DATASET RECORDS:
┄┄┄┄┄┄┄┄┄┄┄┄┄┄┄┄┄┄┄┄
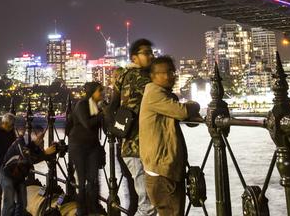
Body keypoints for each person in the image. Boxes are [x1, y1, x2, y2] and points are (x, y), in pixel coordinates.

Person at [139, 56, 201, 216]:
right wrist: (195, 105)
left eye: (173, 71)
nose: (172, 75)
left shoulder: (162, 95)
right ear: (154, 76)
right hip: (162, 171)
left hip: (163, 168)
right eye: (167, 72)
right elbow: (182, 111)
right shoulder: (154, 93)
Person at [107, 38, 156, 216]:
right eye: (146, 53)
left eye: (152, 53)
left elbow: (111, 106)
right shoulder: (143, 78)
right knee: (148, 203)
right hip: (139, 146)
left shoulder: (123, 76)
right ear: (134, 57)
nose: (151, 56)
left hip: (127, 144)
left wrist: (118, 131)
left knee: (142, 199)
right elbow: (161, 98)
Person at [0, 126, 57, 216]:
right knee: (9, 204)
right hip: (8, 175)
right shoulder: (20, 142)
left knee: (22, 203)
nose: (41, 140)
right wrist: (45, 153)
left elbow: (38, 158)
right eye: (39, 137)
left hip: (19, 176)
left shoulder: (33, 146)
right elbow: (29, 158)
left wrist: (52, 150)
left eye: (41, 137)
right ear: (32, 135)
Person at [68, 81, 106, 216]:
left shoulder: (97, 106)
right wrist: (102, 115)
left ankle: (94, 207)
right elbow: (87, 124)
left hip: (92, 146)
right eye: (99, 90)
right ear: (92, 92)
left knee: (94, 179)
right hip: (78, 146)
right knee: (82, 179)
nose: (102, 93)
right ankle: (82, 210)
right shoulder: (82, 104)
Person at [0, 113, 17, 216]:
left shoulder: (10, 132)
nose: (13, 128)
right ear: (5, 123)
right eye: (11, 125)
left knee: (10, 195)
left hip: (11, 166)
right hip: (0, 167)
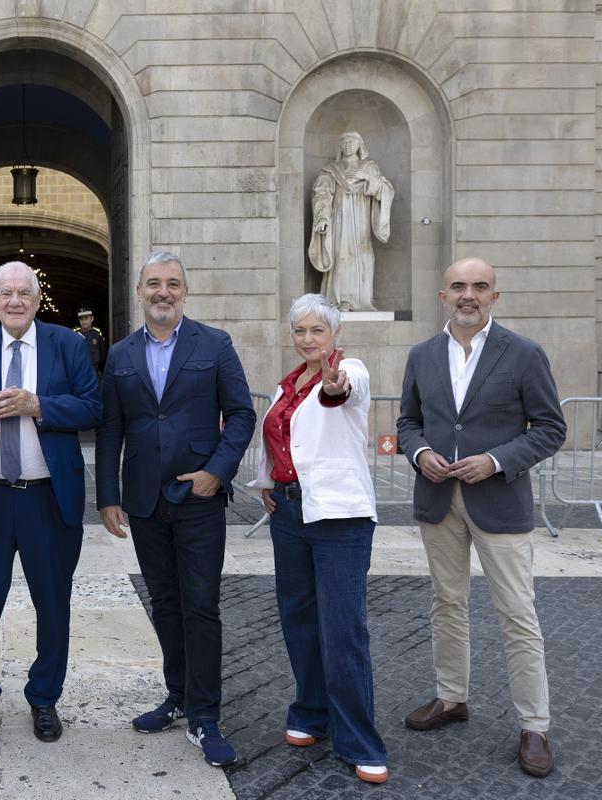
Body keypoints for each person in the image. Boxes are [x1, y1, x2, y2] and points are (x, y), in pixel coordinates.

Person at [397, 256, 566, 778]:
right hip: (438, 501)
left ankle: (534, 726)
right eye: (458, 286)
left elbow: (551, 428)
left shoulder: (523, 353)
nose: (467, 295)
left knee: (517, 613)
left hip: (499, 501)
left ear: (495, 296)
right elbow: (408, 422)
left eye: (479, 287)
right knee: (446, 603)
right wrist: (419, 452)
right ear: (442, 295)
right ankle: (452, 699)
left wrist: (495, 460)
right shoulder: (422, 354)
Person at [95, 251, 255, 767]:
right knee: (164, 603)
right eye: (153, 284)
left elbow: (241, 413)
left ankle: (206, 715)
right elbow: (111, 428)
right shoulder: (120, 354)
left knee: (200, 605)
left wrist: (217, 471)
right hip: (142, 501)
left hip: (199, 498)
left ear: (185, 291)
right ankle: (178, 696)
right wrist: (107, 496)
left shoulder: (214, 344)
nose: (163, 292)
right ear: (140, 291)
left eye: (172, 284)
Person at [0, 261, 101, 744]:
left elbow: (94, 406)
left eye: (23, 293)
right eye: (5, 293)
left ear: (36, 300)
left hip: (47, 499)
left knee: (52, 604)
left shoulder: (68, 344)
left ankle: (45, 698)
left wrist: (40, 407)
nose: (14, 301)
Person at [247, 294, 388, 784]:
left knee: (343, 628)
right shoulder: (287, 384)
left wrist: (337, 385)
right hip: (289, 513)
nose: (308, 339)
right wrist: (268, 483)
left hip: (337, 519)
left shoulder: (350, 370)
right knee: (298, 617)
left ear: (334, 334)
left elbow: (342, 393)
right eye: (300, 331)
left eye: (317, 331)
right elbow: (280, 436)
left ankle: (359, 740)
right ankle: (311, 711)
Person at [307, 131, 394, 311]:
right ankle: (340, 300)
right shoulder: (331, 170)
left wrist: (366, 178)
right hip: (340, 219)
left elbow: (385, 189)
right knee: (341, 255)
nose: (348, 144)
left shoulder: (369, 167)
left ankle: (361, 300)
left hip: (361, 219)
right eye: (344, 141)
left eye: (352, 140)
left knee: (363, 256)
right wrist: (322, 216)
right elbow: (322, 194)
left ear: (360, 144)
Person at [72, 306, 107, 375]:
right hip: (79, 372)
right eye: (81, 319)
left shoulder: (97, 332)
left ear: (92, 318)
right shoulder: (74, 333)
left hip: (94, 371)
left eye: (86, 318)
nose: (84, 321)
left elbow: (103, 352)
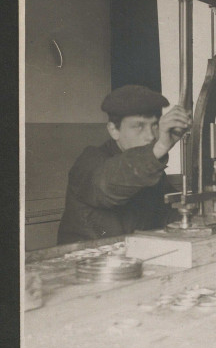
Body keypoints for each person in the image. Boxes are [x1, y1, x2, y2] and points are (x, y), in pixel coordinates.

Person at [57, 85, 191, 244]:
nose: (150, 136)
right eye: (138, 126)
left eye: (154, 125)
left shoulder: (148, 169)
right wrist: (160, 147)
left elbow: (168, 213)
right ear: (114, 130)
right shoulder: (90, 162)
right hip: (87, 261)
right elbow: (110, 184)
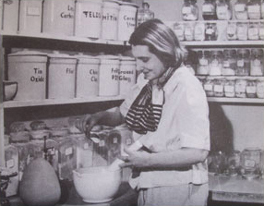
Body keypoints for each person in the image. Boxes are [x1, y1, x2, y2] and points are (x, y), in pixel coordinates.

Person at [76, 19, 210, 206]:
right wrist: (101, 116)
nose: (138, 66)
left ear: (165, 54)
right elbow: (124, 113)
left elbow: (197, 152)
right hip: (149, 183)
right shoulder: (148, 81)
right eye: (136, 59)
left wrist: (147, 161)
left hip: (179, 188)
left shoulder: (187, 87)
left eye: (144, 59)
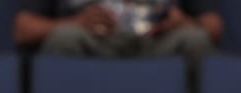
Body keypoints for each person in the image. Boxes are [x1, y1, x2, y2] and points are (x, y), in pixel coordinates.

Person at [16, 1, 222, 66]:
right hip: (91, 45)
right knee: (64, 37)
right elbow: (22, 29)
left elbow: (215, 26)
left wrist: (183, 22)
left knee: (195, 39)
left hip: (157, 46)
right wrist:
┄┄┄┄┄┄┄┄┄┄┄┄┄┄┄┄┄┄┄┄
EXERCISE GOAL: Your reply should consist of the data, transcribed exactly, and should hold no pictures.

SOLUTION TO THE PROBLEM:
Body keypoints for each person in the image. Boxes are [x1, y1, x2, y2] and points are (x, y), in pixel coordinates.

Person at [139, 56, 201, 216]:
right wrist: (195, 105)
left eye: (173, 71)
nose: (172, 75)
left shoulder: (162, 95)
right ear: (154, 76)
right hip: (162, 171)
left hip: (163, 168)
right eye: (167, 72)
right elbow: (182, 111)
right shoulder: (154, 93)
Person at [107, 38, 156, 216]:
right eye: (146, 53)
left eye: (152, 53)
left elbow: (111, 106)
right shoulder: (143, 78)
right knee: (148, 203)
right hip: (139, 146)
left shoulder: (123, 76)
right ear: (134, 57)
nose: (151, 56)
left hip: (127, 144)
left wrist: (118, 131)
left knee: (142, 199)
right elbow: (161, 98)
Person at [0, 126, 57, 216]:
right knee: (9, 204)
right hip: (8, 175)
right shoulder: (20, 142)
left knee: (22, 203)
nose: (41, 140)
right wrist: (45, 153)
left elbow: (38, 158)
right eye: (39, 137)
left hip: (19, 176)
left shoulder: (33, 146)
right elbow: (29, 158)
left wrist: (52, 150)
left eye: (41, 137)
right ear: (32, 135)
Person at [68, 81, 106, 216]:
left shoulder: (97, 106)
right wrist: (102, 115)
left ankle: (94, 207)
right elbow: (87, 124)
left hip: (92, 146)
right eye: (99, 90)
right ear: (92, 92)
left knee: (94, 179)
right hip: (78, 146)
right knee: (82, 179)
nose: (102, 93)
right ankle: (82, 210)
right shoulder: (82, 104)
Person at [0, 113, 17, 216]:
left shoulder: (10, 132)
nose: (13, 128)
right ear: (5, 123)
right eye: (11, 125)
left knee: (10, 195)
left hip: (11, 166)
right hip: (0, 167)
Body keypoints for each person in the image. Boxes are [x1, y1, x2, y2] and points are (x, y), in pixel coordinates.

Person at [397, 256, 566, 778]:
right hip: (438, 501)
left ankle: (534, 726)
right eye: (458, 286)
left elbow: (551, 428)
left shoulder: (523, 353)
nose: (467, 295)
left knee: (517, 613)
left hip: (499, 501)
left ear: (495, 296)
right elbow: (408, 422)
left eye: (479, 287)
right knee: (446, 603)
right wrist: (419, 452)
right ear: (442, 295)
right ankle: (452, 699)
left wrist: (495, 460)
right shoulder: (422, 354)
Person at [95, 251, 255, 767]:
right knee: (164, 603)
right eye: (153, 284)
left elbow: (241, 413)
left ankle: (206, 715)
right elbow: (111, 428)
right shoulder: (120, 354)
left knee: (200, 605)
left wrist: (217, 471)
right hip: (142, 501)
left hip: (199, 498)
left ear: (185, 291)
right ankle: (178, 696)
right wrist: (107, 496)
left shoulder: (214, 344)
nose: (163, 292)
right ear: (140, 291)
left eye: (172, 284)
Person at [0, 261, 101, 744]:
left elbow: (94, 406)
left eye: (23, 293)
right eye: (5, 293)
left ear: (36, 300)
left hip: (47, 499)
left knee: (52, 604)
left shoulder: (68, 344)
left ankle: (45, 698)
left wrist: (40, 407)
nose: (14, 301)
Person at [247, 294, 388, 784]:
left knee: (343, 628)
right shoulder: (287, 384)
left wrist: (337, 385)
right hip: (289, 513)
nose: (308, 339)
right wrist: (268, 483)
left hip: (337, 519)
left shoulder: (350, 370)
right knee: (298, 617)
left ear: (334, 334)
left elbow: (342, 393)
right eye: (300, 331)
left eye: (317, 331)
right elbow: (280, 436)
left ankle: (359, 740)
right ankle: (311, 711)
Person at [307, 131, 394, 311]:
right ankle: (340, 300)
right shoulder: (331, 170)
left wrist: (366, 178)
right hip: (340, 219)
left elbow: (385, 189)
right knee: (341, 255)
nose: (348, 144)
left shoulder: (369, 167)
left ankle: (361, 300)
left hip: (361, 219)
right eye: (344, 141)
left eye: (352, 140)
left knee: (363, 256)
right wrist: (322, 216)
right elbow: (322, 194)
left ear: (360, 144)
Person at [72, 306, 107, 375]:
right hip: (79, 372)
right eye: (81, 319)
left shoulder: (97, 332)
left ear: (92, 318)
right shoulder: (74, 333)
left hip: (94, 371)
left eye: (86, 318)
nose: (84, 321)
left elbow: (103, 352)
Body keypoints for each person in the image. Boxes are [x1, y1, x2, y2] and points are (x, y), in pixel coordinates.

Person at [57, 85, 191, 244]:
nose: (150, 136)
right eye: (138, 126)
left eye: (154, 125)
left shoulder: (148, 169)
right wrist: (160, 147)
left elbow: (168, 213)
right ear: (114, 130)
right shoulder: (90, 162)
right hip: (87, 261)
right elbow: (110, 184)
Body keypoints for each person in the image. Boxes are [x1, y1, x2, y2] and points are (x, y), in pixel coordinates.

Person at [76, 19, 210, 206]:
right wrist: (101, 116)
nose: (138, 66)
left ear: (165, 54)
right elbow: (124, 113)
left elbow: (197, 152)
right hip: (149, 183)
right shoulder: (148, 81)
right eye: (136, 59)
left wrist: (147, 161)
left hip: (179, 188)
left shoulder: (187, 87)
left eye: (144, 59)
Body keypoints for each person in the image. Boxes are [x1, y1, x2, y2] and points are (x, y), in pixel coordinates.

Person at [16, 1, 222, 66]:
right hip: (91, 45)
right knee: (64, 37)
right elbow: (22, 29)
left elbow: (215, 26)
left wrist: (183, 22)
left knee: (195, 39)
left hip: (157, 46)
right wrist:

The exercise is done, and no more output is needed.